THe little female has black hooves and a black nose. Her sister also has black hooves and a black nose. The male was born on Decemeber 26th. The female was born on January 2nd. (I think the breeder is a bit annoyed with me...lol. At any rate the little female was a keeper. I guess she should have been there instead of leaving it up to her husband. I think he was more interested in the $ than in which sheep was which.  According to her(now- after I brought up the information you all provided to me) She has no Baby doll sheep, She only has one hampshire ewe that is not the mother or any other relation to my lambs. Both of these kids have a full Romney ram father the two males are not related as one was sold and the other purchased in between breedings. The ewe lamb has a 1/4 dorset 3/4 romney mother. The ram lamb I have is over 90% Romney. 

She tried to convice me to bring back and exchange the white ewe as she really wanted to keep her, finally she decided I could infact keep her. According to her she is trying to breed out the dorset and eventually have a full Romney herd as she is not milking any since she has the goats now too and she wants to cut back on the adults.

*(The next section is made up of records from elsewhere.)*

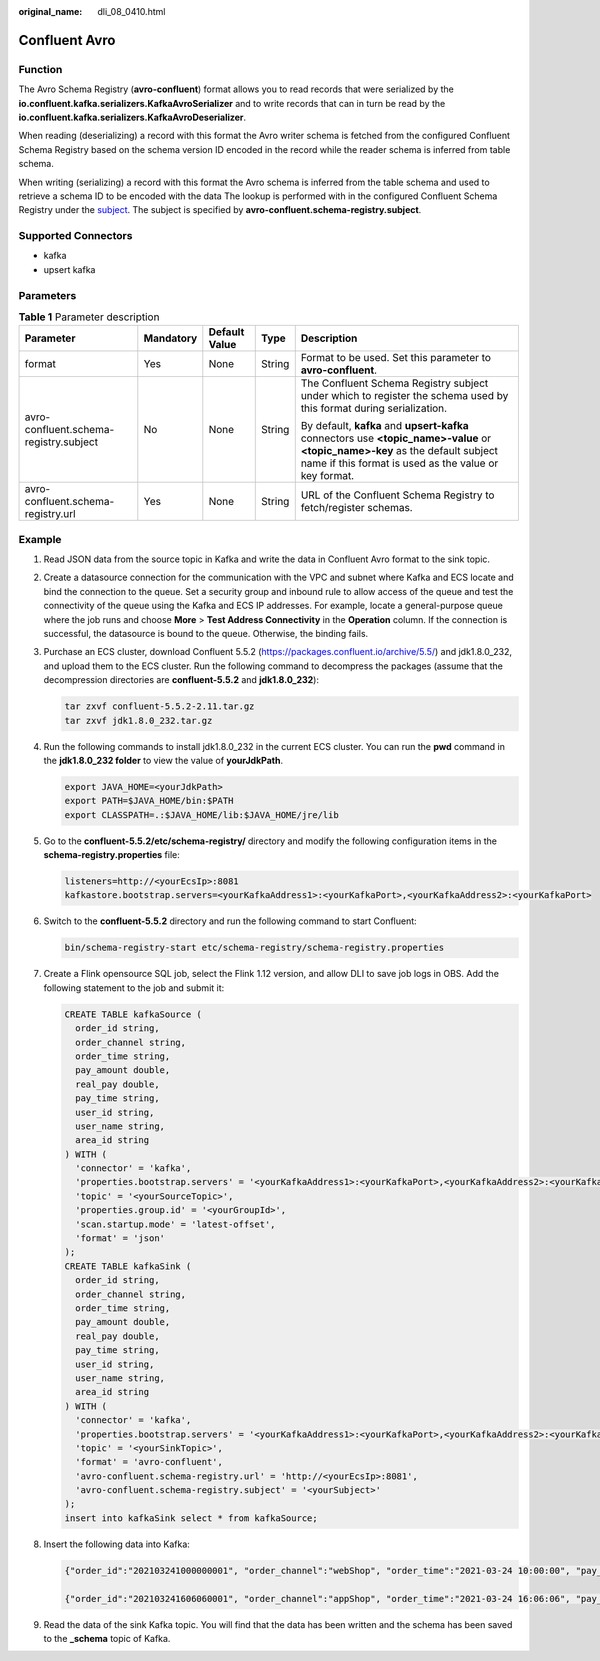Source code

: :original_name: dli_08_0410.html

.. _dli_08_0410:

Confluent Avro
==============

Function
--------

The Avro Schema Registry (**avro-confluent**) format allows you to read records that were serialized by the **io.confluent.kafka.serializers.KafkaAvroSerializer** and to write records that can in turn be read by the **io.confluent.kafka.serializers.KafkaAvroDeserializer**.

When reading (deserializing) a record with this format the Avro writer schema is fetched from the configured Confluent Schema Registry based on the schema version ID encoded in the record while the reader schema is inferred from table schema.

When writing (serializing) a record with this format the Avro schema is inferred from the table schema and used to retrieve a schema ID to be encoded with the data The lookup is performed with in the configured Confluent Schema Registry under the `subject <https://docs.confluent.io/current/schema-registry/index.html#schemas-subjects-and-topics>`__. The subject is specified by **avro-confluent.schema-registry.subject**.

Supported Connectors
--------------------

-  kafka
-  upsert kafka

Parameters
----------

.. table:: **Table 1** Parameter description

   +----------------------------------------+-------------+---------------+-------------+-----------------------------------------------------------------------------------------------------------------------------------------------------------------------------------------+
   | Parameter                              | Mandatory   | Default Value | Type        | Description                                                                                                                                                                             |
   +========================================+=============+===============+=============+=========================================================================================================================================================================================+
   | format                                 | Yes         | None          | String      | Format to be used. Set this parameter to **avro-confluent**.                                                                                                                            |
   +----------------------------------------+-------------+---------------+-------------+-----------------------------------------------------------------------------------------------------------------------------------------------------------------------------------------+
   | avro-confluent.schema-registry.subject | No          | None          | String      | The Confluent Schema Registry subject under which to register the schema used by this format during serialization.                                                                      |
   |                                        |             |               |             |                                                                                                                                                                                         |
   |                                        |             |               |             | By default, **kafka** and **upsert-kafka** connectors use **<topic_name>-value** or **<topic_name>-key** as the default subject name if this format is used as the value or key format. |
   +----------------------------------------+-------------+---------------+-------------+-----------------------------------------------------------------------------------------------------------------------------------------------------------------------------------------+
   | avro-confluent.schema-registry.url     | Yes         | None          | String      | URL of the Confluent Schema Registry to fetch/register schemas.                                                                                                                         |
   +----------------------------------------+-------------+---------------+-------------+-----------------------------------------------------------------------------------------------------------------------------------------------------------------------------------------+

Example
-------

1. Read JSON data from the source topic in Kafka and write the data in Confluent Avro format to the sink topic.

#. Create a datasource connection for the communication with the VPC and subnet where Kafka and ECS locate and bind the connection to the queue. Set a security group and inbound rule to allow access of the queue and test the connectivity of the queue using the Kafka and ECS IP addresses. For example, locate a general-purpose queue where the job runs and choose **More** > **Test Address Connectivity** in the **Operation** column. If the connection is successful, the datasource is bound to the queue. Otherwise, the binding fails.

#. Purchase an ECS cluster, download Confluent 5.5.2 (https://packages.confluent.io/archive/5.5/) and jdk1.8.0_232, and upload them to the ECS cluster. Run the following command to decompress the packages (assume that the decompression directories are **confluent-5.5.2** and **jdk1.8.0_232**):

   .. code-block::

      tar zxvf confluent-5.5.2-2.11.tar.gz
      tar zxvf jdk1.8.0_232.tar.gz

#. Run the following commands to install jdk1.8.0_232 in the current ECS cluster. You can run the **pwd** command in the **jdk1.8.0_232 folder** to view the value of **yourJdkPath**.

   .. code-block::

      export JAVA_HOME=<yourJdkPath>
      export PATH=$JAVA_HOME/bin:$PATH
      export CLASSPATH=.:$JAVA_HOME/lib:$JAVA_HOME/jre/lib

#. Go to the **confluent-5.5.2/etc/schema-registry/** directory and modify the following configuration items in the **schema-registry.properties** file:

   .. code-block::

      listeners=http://<yourEcsIp>:8081
      kafkastore.bootstrap.servers=<yourKafkaAddress1>:<yourKafkaPort>,<yourKafkaAddress2>:<yourKafkaPort>

#. Switch to the **confluent-5.5.2** directory and run the following command to start Confluent:

   .. code-block::

      bin/schema-registry-start etc/schema-registry/schema-registry.properties

#. Create a Flink opensource SQL job, select the Flink 1.12 version, and allow DLI to save job logs in OBS. Add the following statement to the job and submit it:

   .. code-block::

      CREATE TABLE kafkaSource (
        order_id string,
        order_channel string,
        order_time string,
        pay_amount double,
        real_pay double,
        pay_time string,
        user_id string,
        user_name string,
        area_id string
      ) WITH (
        'connector' = 'kafka',
        'properties.bootstrap.servers' = '<yourKafkaAddress1>:<yourKafkaPort>,<yourKafkaAddress2>:<yourKafkaPort>',
        'topic' = '<yourSourceTopic>',
        'properties.group.id' = '<yourGroupId>',
        'scan.startup.mode' = 'latest-offset',
        'format' = 'json'
      );
      CREATE TABLE kafkaSink (
        order_id string,
        order_channel string,
        order_time string,
        pay_amount double,
        real_pay double,
        pay_time string,
        user_id string,
        user_name string,
        area_id string
      ) WITH (
        'connector' = 'kafka',
        'properties.bootstrap.servers' = '<yourKafkaAddress1>:<yourKafkaPort>,<yourKafkaAddress2>:<yourKafkaPort>',
        'topic' = '<yourSinkTopic>',
        'format' = 'avro-confluent',
        'avro-confluent.schema-registry.url' = 'http://<yourEcsIp>:8081',
        'avro-confluent.schema-registry.subject' = '<yourSubject>'
      );
      insert into kafkaSink select * from kafkaSource;

#. Insert the following data into Kafka:

   .. code-block::

      {"order_id":"202103241000000001", "order_channel":"webShop", "order_time":"2021-03-24 10:00:00", "pay_amount":"100.00", "real_pay":"100.00", "pay_time":"2021-03-24 10:02:03", "user_id":"0001", "user_name":"Alice", "area_id":"330106"}

      {"order_id":"202103241606060001", "order_channel":"appShop", "order_time":"2021-03-24 16:06:06", "pay_amount":"200.00", "real_pay":"180.00", "pay_time":"2021-03-24 16:10:06", "user_id":"0001", "user_name":"Alice", "area_id":"330106"}

#. Read the data of the sink Kafka topic. You will find that the data has been written and the schema has been saved to the **\_schema** topic of Kafka.

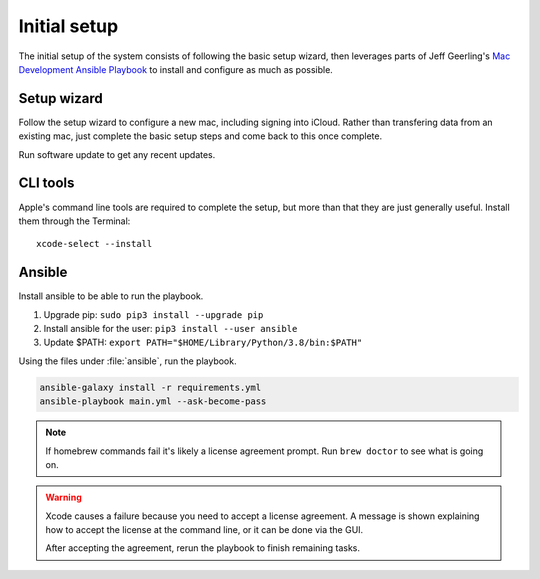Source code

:Initial setup
=============

The initial setup of the system consists of following the basic setup wizard,
then leverages parts of Jeff Geerling's `Mac Development Ansible Playbook`_ to 
install and configure as much as possible.

Setup wizard
------------

Follow the setup wizard to configure a new mac, including signing into iCloud.
Rather than transfering data from an existing mac, just complete the basic setup
steps and come back to this once complete.

Run software update to get any recent updates.

CLI tools
---------

Apple's command line tools are required to complete the setup, but more than that
they are just generally useful. Install them through the Terminal::

    xcode-select --install

Ansible
--------

Install ansible to be able to run the playbook.

1. Upgrade pip: ``sudo pip3 install --upgrade pip``
2. Install ansible for the user: ``pip3 install --user ansible``
3. Update $PATH: ``export PATH="$HOME/Library/Python/3.8/bin:$PATH"``

Using the files under :file:`ansible`, run the playbook.

.. code-block::

   ansible-galaxy install -r requirements.yml
   ansible-playbook main.yml --ask-become-pass

.. note::

    If homebrew commands fail it's likely a license agreement prompt. Run
    ``brew doctor`` to see what is going on.

.. warning::

    Xcode causes a failure because you need to accept a license agreement. A message is shown
    explaining how to accept the license at the command line, or it can be done via the GUI.

    After accepting the agreement, rerun the playbook to finish remaining tasks.

.. _Mac Development Ansible Playbook: https://github.com/geerlingguy/mac-dev-playbook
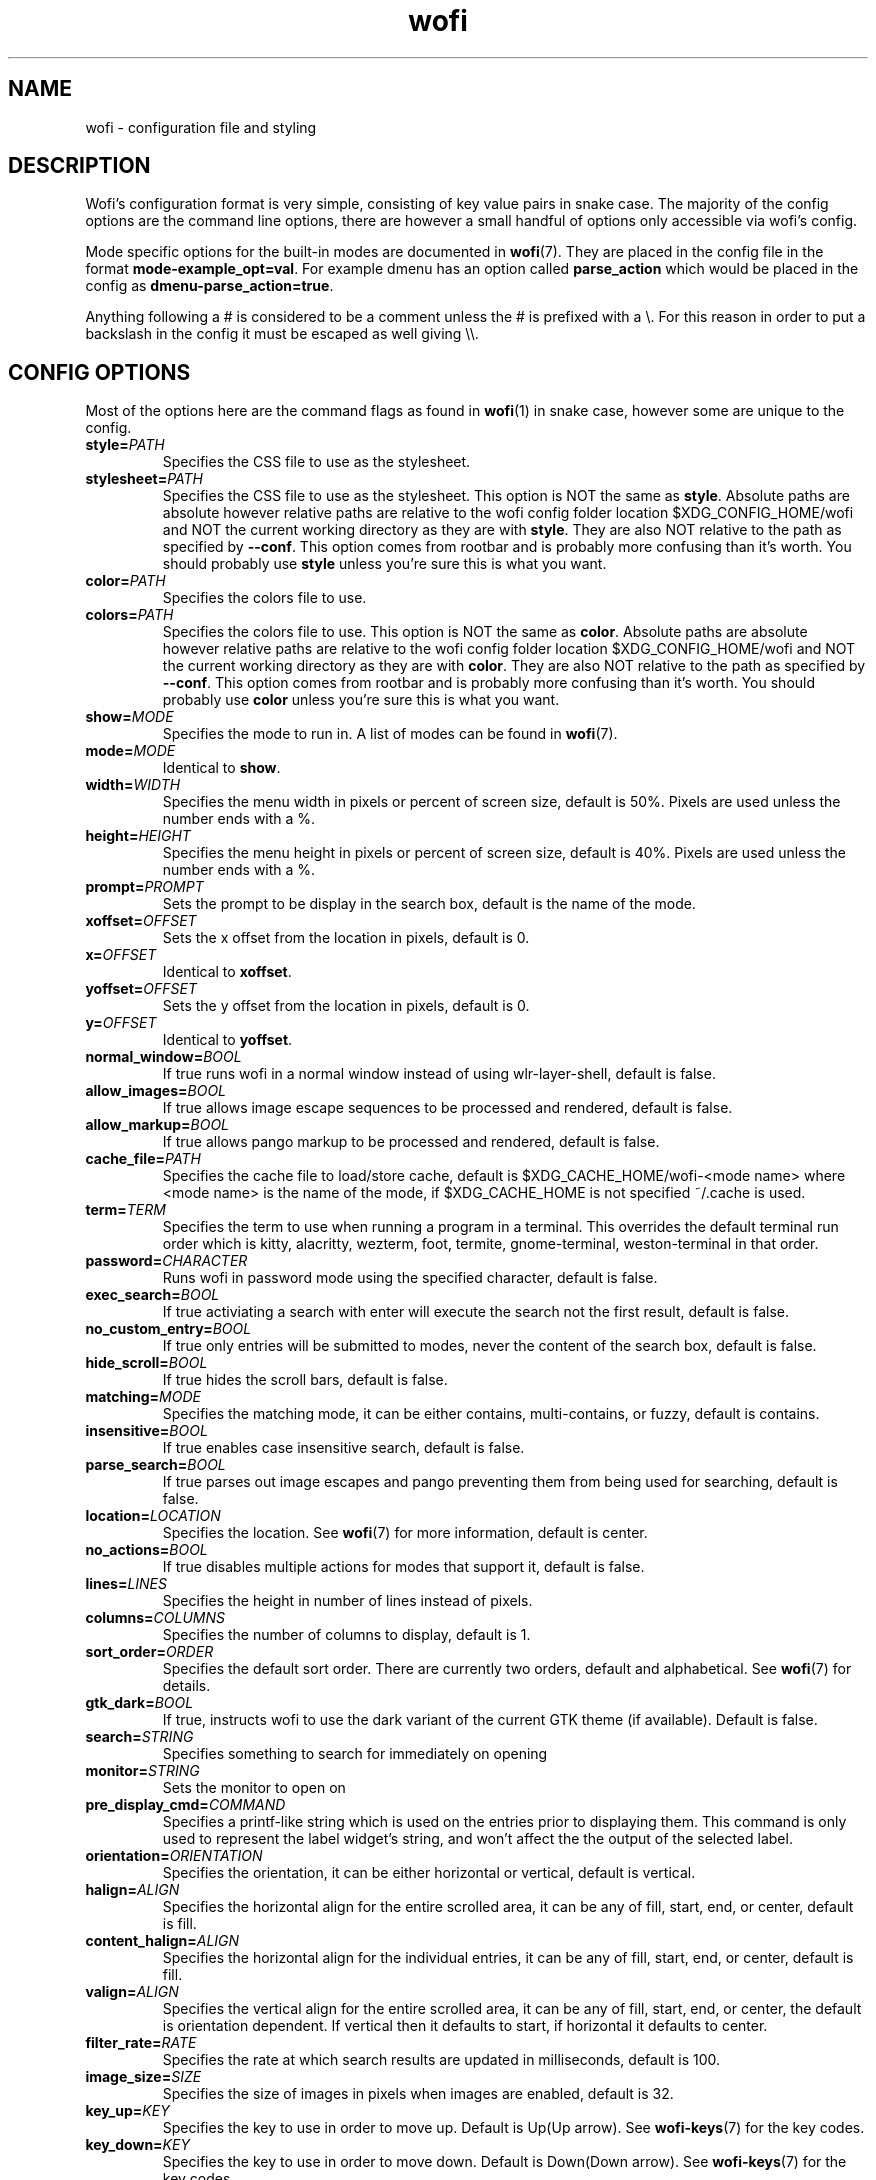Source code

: .TH wofi 5
.SH NAME
wofi \- configuration file and styling

.SH DESCRIPTION
Wofi's configuration format is very simple, consisting of key value pairs in snake case. The majority of the config options are the command line options, there are however a small handful of options only accessible via wofi's config.

Mode specific options for the built\-in modes are documented in \fBwofi\fR(7). They are placed in the config file in the format \fBmode\-example_opt=val\fR. For example dmenu has an option called \fBparse_action\fR which would be placed in the config as \fBdmenu\-parse_action=true\fR.

Anything following a # is considered to be a comment unless the # is prefixed with a \\. For this reason in order to put a backslash in the config it must be escaped as well giving \\\\.

.SH CONFIG OPTIONS
Most of the options here are the command flags as found in \fBwofi\fR(1) in snake case, however some are unique to the config.

.TP
.B style=\fIPATH\fR
Specifies the CSS file to use as the stylesheet.
.TP
.B stylesheet=\fIPATH\fR
Specifies the CSS file to use as the stylesheet. This option is NOT the same as \fBstyle\fR. Absolute paths are absolute however relative paths are relative to the wofi config folder location $XDG_CONFIG_HOME/wofi and NOT the current working directory as they are with \fBstyle\fR. They are also NOT relative to the path as specified by \fB\-\-conf\fR. This option comes from rootbar and is probably more confusing than it's worth. You should probably use \fBstyle\fR unless you're sure this is what you want.
.TP
.B color=\fIPATH\fR
Specifies the colors file to use.
.TP
.B colors=\fIPATH\fR
Specifies the colors file to use. This option is NOT the same as \fBcolor\fR. Absolute paths are absolute however relative paths are relative to the wofi config folder location $XDG_CONFIG_HOME/wofi and NOT the current working directory as they are with \fBcolor\fR. They are also NOT relative to the path as specified by \fB\-\-conf\fR. This option comes from rootbar and is probably more confusing than it's worth. You should probably use \fBcolor\fR unless you're sure this is what you want.
.TP
.B show=\fIMODE\fR
Specifies the mode to run in. A list of modes can be found in \fBwofi\fR(7).
.TP
.B mode=\fIMODE\fR
Identical to \fBshow\fR.
.TP
.B width=\fIWIDTH\fR
Specifies the menu width in pixels or percent of screen size, default is 50%. Pixels are used unless the number ends with a %.
.TP
.B height=\fIHEIGHT\fR
Specifies the menu height in pixels or percent of screen size, default is 40%. Pixels are used unless the number ends with a %.
.TP
.B prompt=\fIPROMPT\fR
Sets the prompt to be display in the search box, default is the name of the mode.
.TP
.B xoffset=\fIOFFSET\fR
Sets the x offset from the location in pixels, default is 0.
.TP
.B x=\fIOFFSET\fR
Identical to \fBxoffset\fR.
.TP
.B yoffset=\fIOFFSET\fR
Sets the y offset from the location in pixels, default is 0.
.TP
.B y=\fIOFFSET\fR
Identical to \fByoffset\fR.
.TP
.B normal_window=\fIBOOL\fR
If true runs wofi in a normal window instead of using wlr\-layer\-shell, default is false.
.TP
.B allow_images=\fIBOOL\fR
If true allows image escape sequences to be processed and rendered, default is false.
.TP
.B allow_markup=\fIBOOL\fR
If true allows pango markup to be processed and rendered, default is false.
.TP
.B cache_file=\fIPATH\fR
Specifies the cache file to load/store cache, default is $XDG_CACHE_HOME/wofi\-<mode name> where <mode name> is the name of the mode, if $XDG_CACHE_HOME is not specified ~/.cache is used.
.TP
.B term=\fITERM\fR
Specifies the term to use when running a program in a terminal. This overrides the default terminal run order which is kitty, alacritty, wezterm, foot, termite, gnome\-terminal, weston\-terminal in that order.
.TP
.B password=\fICHARACTER\fR
Runs wofi in password mode using the specified character, default is false.
.TP
.B exec_search=\fIBOOL\fR
If true activiating a search with enter will execute the search not the first result, default is false.
.TP
.B no_custom_entry=\fIBOOL\fR
If true only entries will be submitted to modes, never the content of the search box, default is false.
.TP
.B hide_scroll=\fIBOOL\fR
If true hides the scroll bars, default is false.
.TP
.B matching=\fIMODE\fR
Specifies the matching mode, it can be either contains, multi-contains, or fuzzy, default is contains.
.TP
.B insensitive=\fIBOOL\fR
If true enables case insensitive search, default is false.
.TP
.B parse_search=\fIBOOL\fR
If true parses out image escapes and pango preventing them from being used for searching, default is false.
.TP
.B location=\fILOCATION\fR
Specifies the location. See \fBwofi\fR(7) for more information, default is center.
.TP
.B no_actions=\fIBOOL\fR
If true disables multiple actions for modes that support it, default is false.
.TP
.B lines=\fILINES\fR
Specifies the height in number of lines instead of pixels.
.TP
.B columns=\fICOLUMNS\fR
Specifies the number of columns to display, default is 1.
.TP
.B sort_order=\fIORDER\fR
Specifies the default sort order. There are currently two orders, default and alphabetical. See \fBwofi\fR(7) for details.
.TP
.B gtk_dark=\fIBOOL\fR
If true, instructs wofi to use the dark variant of the current GTK theme (if available). Default is false.
.TP
.B search=\fISTRING\fR
Specifies something to search for immediately on opening
.TP
.B monitor=\fISTRING\fR
Sets the monitor to open on
.TP
.B pre_display_cmd=\fICOMMAND\fR
Specifies a printf-like string which is used on the entries prior to displaying them. This command is only used to represent the label widget's string, and won't affect the the output of the selected label.
.TP
.B orientation=\fIORIENTATION\fR
Specifies the orientation, it can be either horizontal or vertical, default is vertical.
.TP
.B halign=\fIALIGN\fR
Specifies the horizontal align for the entire scrolled area, it can be any of fill, start, end, or center, default is fill.
.TP
.B content_halign=\fIALIGN\fR
Specifies the horizontal align for the individual entries, it can be any of fill, start, end, or center, default is fill.
.TP
.B valign=\fIALIGN\fR
Specifies the vertical align for the entire scrolled area, it can be any of fill, start, end, or center, the default is orientation dependent. If vertical then it defaults to start, if horizontal it defaults to center.
.TP
.B filter_rate=\fIRATE\fR
Specifies the rate at which search results are updated in milliseconds, default is 100.
.TP
.B image_size=\fISIZE\fR
Specifies the size of images in pixels when images are enabled, default is 32.
.TP
.B key_up=\fIKEY\fR
Specifies the key to use in order to move up. Default is Up(Up arrow). See \fBwofi\-keys\fR(7) for the key codes.
.TP
.B key_down=\fIKEY\fR
Specifies the key to use in order to move down. Default is Down(Down arrow). See \fBwofi\-keys\fR(7) for the key codes.
.TP
.B key_left=\fIKEY\fR
Specifies the key to use in order to move left. Default is Left(Left arrow). See \fBwofi\-keys\fR(7) for the key codes.
.TP
.B key_right=\fIKEY\fR
Specifies the key to use in order to move right. Default is Right(Right arrow). See \fBwofi\-keys\fR(7) for the key codes.
.TP
.B key_forward=\fIKEY\fR
Specifies the key to use in order to move forward. Default is Tab. See \fBwofi\-keys\fR(7) for the key codes.
.TP
.B key_backward=\fIKEY\fR
Specifies the key to use in order to move backward. Default is Shift-ISO_Left_Tab(Shift+Tab). See \fBwofi\-keys\fR(7) for the key codes.
.TP
.B key_submit=\fIKEY\fR
Specifies the key to use in order to submit an action. Default is Return. See \fBwofi\-keys\fR(7) for the key codes.
.TP
.B key_exit=\fIKEY\fR
Specifies the key to use in order to exit wofi. Default is Escape. See \fBwofi\-keys\fR(7) for the key codes.
.TP
.B key_pgup=\fIKEY\fR
Specifies the key to use in order to move one page up. Default is Page_Up. See \fBwofi\-keys\fR(7) for the key codes.
.TP
.B key_pgdn=\fIKEY\fR
Specifies the key to use in order to move one page down. Default is Page_Down. See \fBwofi\-keys\fR(7) for the key codes.
.TP
.B key_expand=\fIKEY\fR
Specifies the key to use in order to expand/contract multi-action entires. There is no default. See \fBwofi\-keys\fR(7) for the key codes.
.TP
.B key_hide_search=\fIKEY\fR
Specifies the key to use in order to hide/show the search bar. There is no default. See \fBwofi\-keys\fR(7) for the key codes.
.TP
.B key_copy=\fIKEY\fR
Specifies the key to use in order to copy the action text for the current entry. The default is Ctrl-c. See \fBwofi\-keys\fR(7) for the key codes.
.TP
.B key_custom_(n)=\fIKEY\fR
Allows for configuring custom exit codes. For example setting key_custom_0=Ctrl-0 will make it so if you press Ctrl-0 wofi will set its exit status to 10. This will not cause wofi to exit, it will only set its exit code for when it does. 20 of these keys are configurable numbered 0-19. The exit status used is 10+n where n is the number attached to key_custom_n. There are no defaults for these. See \fBwofi\-keys\fR(7) for the key codes.
.TP
.B line_wrap=\fIMODE\fR
Specifies the line wrap mode to use. The options are off, word, char, and word_char. Default is off.
.TP
.B global_coords=\fIBOOL\fR
Specifies whether x and y offsets should be calculated using the global compositor space instead of the current monitor. Default is false. This does not play well with locations and using it with them is not advised.
.TP
.B hide_search=\fIBOOL\fR
Specifies whether the search bar should be hidden. Default is false.
.TP
.B close_on_focus_loss=\fIBOOL\fR
Specifies whether to quit wofi when it loses focus. Default is false.
.TP
.B dynamic_lines=\fIBOOL\fR
Specifies whether wofi should be dynamically shrunk to fit the number of visible lines or if it should always stay the same size. Default is false.
.TP
.B layer=\fILAYER\fR
Specifies the layer to open on. The options are background, bottom, top, and overlay. Default is top
.TP
.B copy_exec=\fIPATH\fR
Specifies the executable to pipe copy data into. $PATH will be scanned, this is not passed to a shell and must be an executable. Default is wl-copy.
.TP
.B single_click=\fIBOOL\fR
Specifies whether or not actions should be executed on a single click or a double click. Default is false.
.TP
.B pre_display_exec=\fIBOOL\fR
This modifies the behavior of pre_display_cmd and causes the command in question to be directly executed via fork/exec rather than through the shell.
.TP
.B use_search_box=\fIBOOL\fR
Specifies whether or not wofi should use a GtkSearchEntry or a regular GtkEntry. The search entry has a little search icon and a clear text button that the regular entry lacks. Default is true

.SH CSS SELECTORS
Any GTK widget can be selected by using the name of its CSS node, these however might change with updates and are not guaranteed to stay constant. Wofi also provides certain widgets with names and classes which can be referenced from CSS to give access to the most important widgets easily. \fBwofi\fR(7) contains the current widget layout used by wofi so if you want to get into CSS directly using GTK widget names look there for info.

.TP
.B #window
.br
The name of the window itself.
.TP
.B #outer\-box
.br
The name of the box that contains everything.
.TP
.B #input
.br
The name of the search bar.
.TP
.B #scroll
.br
The name of the scrolled window containing all of the entries.
.TP
.B #inner\-box
.br
The name of the box containing all of the entries.
.TP
.B #img
.br
The name of all images in entries displayed in image mode.
.TP
.B #text
.br
The name of all the text in entries.
.TP
.B #unselected
.br
The name of all entries currently unselected. A better way of doing this is to do #entry and combine that with #entry:selected
.TP
.B #selected
.br
The name of all entries currently selected. A better way of doing this is to do #entry:selected
.TP
.B .entry
.br
The class attached to all entries. This is attached to the inside property box and is old, you probably want #entry instead
.TP
.B #entry
.br
The name of all entries.
.TP
.B #expander-box
.br
The name of all boxes shown when expanding entries with multiple actions

.SH COLORS
The colors file should be formatted as new line separated hex values. These values should be in the standard HTML format and begin with a hash. These colors will be loaded however wofi doesn't know what color should be used for what so you must reference them from your CSS.

You can reference these from your CSS by doing \-\-wofi\-color<n> where <n> is the line number \- 1. For example to reference the color on line 1 you would do \fB\-\-wofi\-color0\fR.

The colors can also be referenced by doing \-\-wofi\-rgb\-color<n> where <n> is the line number \- 1. The difference between these is the format used to replace the macro.

\-\-wofi\-color<n> is replaced with an HTML color code in the format #FFFFFF. \-\-wofi\-rgb\-color<n> is replaced with comma separated rgb values in the format 255, 255, 255. The correct usage of \-\-wofi\-rgb\-color<n> is to wrap it in rgb() or rgba(). Note that it does not return an alpha value so combining it with rgba() should be done like so \fBrgba(\-\-wofi\-rgb\-color0, 0.8)\fR. This would set the color to line 1 with an opacity of 80%.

I wonder though if she even has a clue since she wasn't offering up much information until I started asking more questions and claiming that I talked to sheep experts  -Thanks guys  Then she said she had to research her paper work and she would call back. a half hour later, she called and presented me with the above stated information. She had said she thought I took a different ewe lamb which is why she she thought the baby was Dorset, as she bred one ewe for a high % Dorset lambing for someone and then they found lambs before that so she had them.


----------